SALT is a multi-way parallel text corpus of Engish and five key Ugandan languages: Luganda, Lugbara, Acholi, Runyankole and Ateso. The dataset contains 25,000 sentences covering a range of topics of local relevance, such as agriculture, health and society. Each sentence is translated into all six languages.
More details are in the following publication:
Machine Translation For African Languages: Community Creation Of Datasets And Models In Uganda. Benjamin Akera, Jonathan Mukiibi, Lydia Sanyu Naggayi, Claire Babirye, Isaac Owomugisha, Solomon Nsumba, Joyce Nakatumba-Nabende, Engineer Bainomugisha, Ernest Mwebaze, John Quinn. 3rd Workshop on African Natural Language Processing, 2022. [pdf]

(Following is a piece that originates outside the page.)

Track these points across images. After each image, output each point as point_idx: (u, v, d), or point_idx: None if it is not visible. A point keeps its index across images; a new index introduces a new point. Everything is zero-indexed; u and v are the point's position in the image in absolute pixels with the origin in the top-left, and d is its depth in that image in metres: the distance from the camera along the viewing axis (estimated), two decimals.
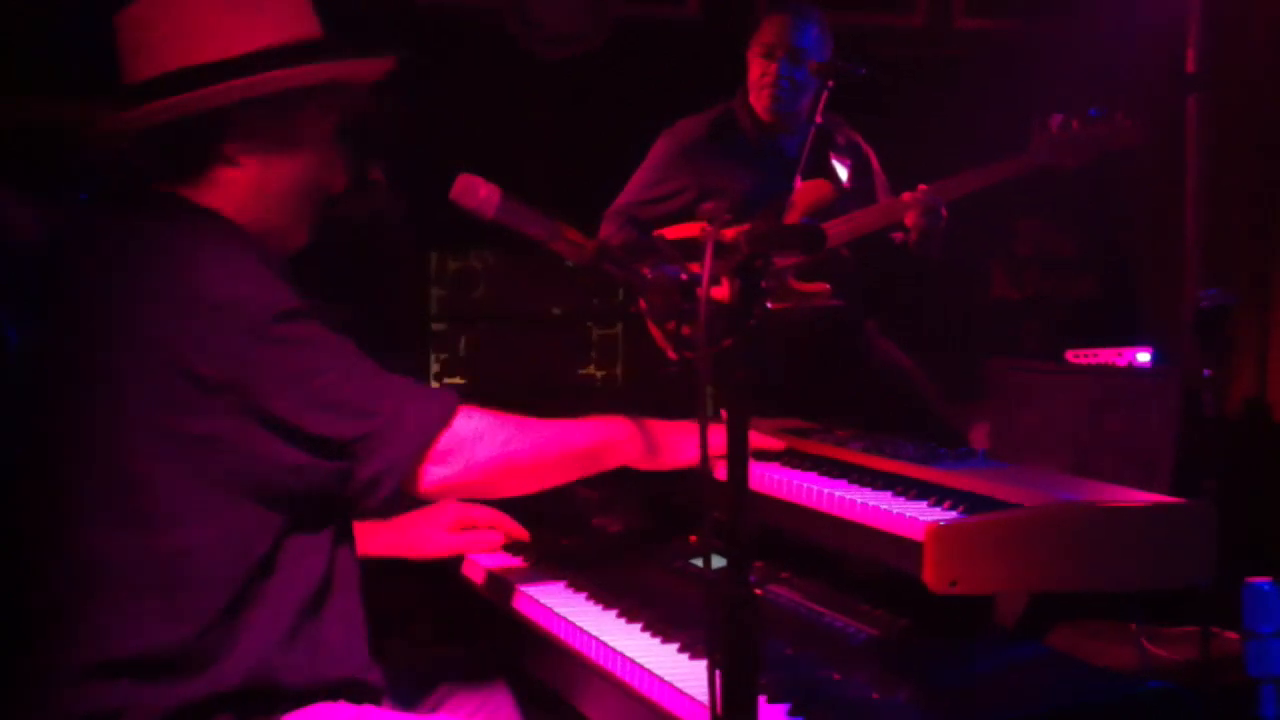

This repository contains a notebook for training and evaluation which can be used to replicate the results in the paper. To try translation with the resulting models, see translate.sunbird.ai.
Added TTS data for Luganda and English.
Data format changed, some duplicate sentences removed, and sentences partitioned into splits (train: 23,497; dev: 500, test: 500).
Initial commit of 25,000 sentences, with each sentence translated from English to Acholi, Ateso, Luganda, Lugbara and Runyankole.